**Request:**
Please output only the lines that begin at the line with "области смогут получить земельный участок" and run through the end of the entries below, exactly as written. Drop all pictures.

**Page-level text extractions:**
┄┄┄┄┄┄┄┄┄┄┄┄┄┄┄┄┄┄┄┄

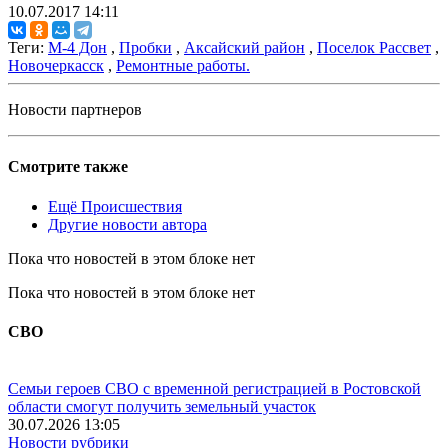
10.07.2017 14:11
Теги:
М-4 Дон
,
Пробки
,
Аксайский район
,
Поселок Рассвет
,
Новочеркасск
,
Ремонтные работы.
Новости партнеров
Смотрите также
Ещё Происшествия
Другие новости автора
Пока что новостей в этом блоке нет
Пока что новостей в этом блоке нет
СВО
Семьи героев СВО с временной регистрацией в Ростовской
области смогут получить земельный участок
30.07.2026 13:05
Новости рубрики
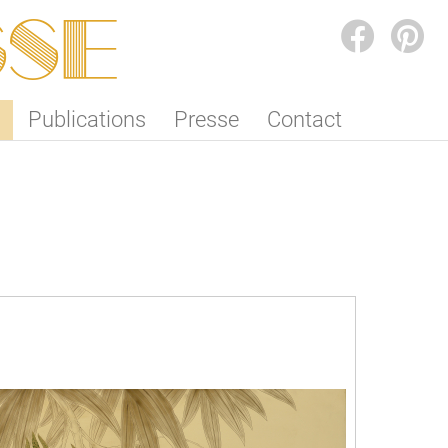
SSE
FACEBOOK
PINTEREST
Publications
Presse
Contact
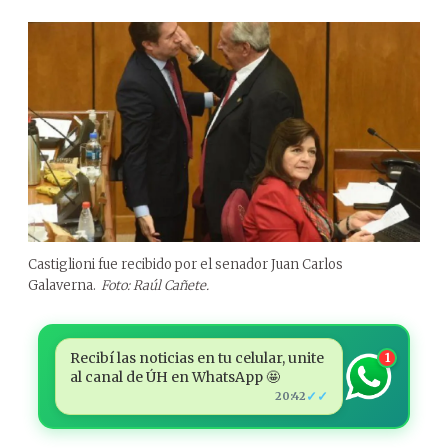
Castiglioni fue recibido por el senador Juan Carlos
Galaverna.
Foto: Raúl Cañete.
Recibí las noticias en tu celular, unite
1
al canal de ÚH en WhatsApp 🤩
✓✓
20:42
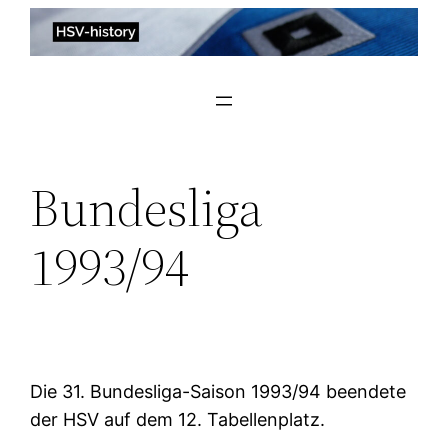
Zum
Inhalt
springen
Bundesliga
1993/94
Die 31. Bundesliga-Saison 1993/94 beendete
der HSV auf dem 12. Tabellenplatz.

┄┄┄┄┄┄┄┄┄┄┄┄┄┄┄┄┄┄┄┄

**Output below:**
области смогут получить земельный участок
30.07.2026 13:05
Новости рубрики
SSE
FACEBOOK
PINTEREST
Publications
Presse
Contact
Castiglioni fue recibido por el senador Juan Carlos
Galaverna.
Foto: Raúl Cañete.
Recibí las noticias en tu celular, unite
1
al canal de ÚH en WhatsApp 🤩
✓✓
20:42
Zum
Inhalt
springen
Bundesliga
1993/94
Die 31. Bundesliga-Saison 1993/94 beendete
der HSV auf dem 12. Tabellenplatz.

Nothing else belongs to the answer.